Götz George (; 23 July 1938 – 19 June 2016) was a German actor, the son of actor couple Berta Drews and Heinrich George. His arguably best-known role is that of Duisburg detective Horst Schimanski in the TV crime series Tatort.

Early life
George was born in Berlin-Wannsee into a well known acting family: his father, Heinrich George, was a famous film and theater actor, and his mother, Berta Drews, a character actress. George is named after his father's favorite, Imperial Knight Götz von Berlichingen. His father was imprisoned by the Soviets and starved in the Soviet concentration camp NKVD special camp Nr. 7. George grew up in Berlin with his elder brother Jan and his mother. He attended school in Berlin-Lichterfelde and later attended the Lyzeum Alpinum in Zuoz, Switzerland.

▸ ENTRIES SUPPLIED:
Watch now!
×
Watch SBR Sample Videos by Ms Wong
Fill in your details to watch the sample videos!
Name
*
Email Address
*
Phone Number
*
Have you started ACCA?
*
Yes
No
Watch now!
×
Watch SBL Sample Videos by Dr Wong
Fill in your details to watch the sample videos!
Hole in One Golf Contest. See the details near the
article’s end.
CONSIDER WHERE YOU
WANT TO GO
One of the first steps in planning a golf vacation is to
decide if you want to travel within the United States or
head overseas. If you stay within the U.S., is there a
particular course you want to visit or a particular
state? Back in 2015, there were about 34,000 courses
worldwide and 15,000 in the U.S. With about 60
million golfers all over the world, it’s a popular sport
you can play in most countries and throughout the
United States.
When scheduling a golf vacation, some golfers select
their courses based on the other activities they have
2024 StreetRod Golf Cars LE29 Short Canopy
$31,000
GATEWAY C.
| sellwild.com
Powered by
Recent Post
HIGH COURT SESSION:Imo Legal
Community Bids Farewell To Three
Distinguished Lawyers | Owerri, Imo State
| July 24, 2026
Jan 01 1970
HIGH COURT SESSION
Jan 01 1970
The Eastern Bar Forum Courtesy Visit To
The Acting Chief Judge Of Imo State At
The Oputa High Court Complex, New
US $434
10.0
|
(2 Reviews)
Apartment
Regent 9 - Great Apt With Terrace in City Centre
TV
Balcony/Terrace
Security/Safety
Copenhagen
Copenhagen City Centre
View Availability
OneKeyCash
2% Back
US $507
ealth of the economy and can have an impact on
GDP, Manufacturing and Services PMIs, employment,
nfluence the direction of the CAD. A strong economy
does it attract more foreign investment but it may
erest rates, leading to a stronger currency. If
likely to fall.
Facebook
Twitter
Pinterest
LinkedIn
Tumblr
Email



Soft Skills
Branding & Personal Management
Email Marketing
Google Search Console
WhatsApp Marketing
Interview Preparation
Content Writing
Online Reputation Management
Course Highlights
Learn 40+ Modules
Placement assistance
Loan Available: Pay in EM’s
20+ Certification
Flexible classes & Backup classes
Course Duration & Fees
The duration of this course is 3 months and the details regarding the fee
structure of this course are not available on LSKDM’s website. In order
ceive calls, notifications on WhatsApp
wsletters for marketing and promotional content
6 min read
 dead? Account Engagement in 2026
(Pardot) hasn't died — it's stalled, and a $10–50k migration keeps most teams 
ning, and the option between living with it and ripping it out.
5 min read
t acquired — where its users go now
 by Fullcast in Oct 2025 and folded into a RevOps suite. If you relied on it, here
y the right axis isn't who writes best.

▸ TASK SET:
1. Please restate word for word the part of the Götz George passage starting with "Götz George (;" and going on through "crime series Tatort.".
2. Take the passage on Götz George's early life further, picking up after its last sentence.
The rows are separate material and are not part of the Götz George passage.

▸ PER-TASK ANSWERS:
1.
Götz George (; 23 July 1938 – 19 June 2016) was a German actor, the son of actor couple Berta Drews and Heinrich George. His arguably best-known role is that of Duisburg detective Horst Schimanski in the TV crime series Tatort.

2.
Acting career

Stage
George made his stage debut in 1950, performing a role in William Saroyan's My Heart's in the Highlands. From 1955 to 1958 he also studied at the Berlin UFA-Nachwuchsstudio, though he received the crucial part of his acting education between 1958 and 1963. Following his mother's advice he occasionally played at the Deutsches Theater in Göttingen under the direction of Heinz Hilpert. After Hilpert's death, George would never join a fixed theater company again, although he did regularly perform on tours and as a guest performer.

Hansgünther Heyme signed him in 1972 to the Kölner Schauspielhaus, where George played Martin Luther in Dieter Forte's Martin Luther und Thomas Münzer. His most important stage achievement, in his own opinion, was the lead role in Büchner's Danton's Death during the Salzburg Festival in 1981. In 1986 and 1987, George, together with Eberhard Feik and Helmut Stauss, stage-managed Gogol's The Government Inspector. Performing in Anton Chekhov's Platonov, George went on his last theater tour.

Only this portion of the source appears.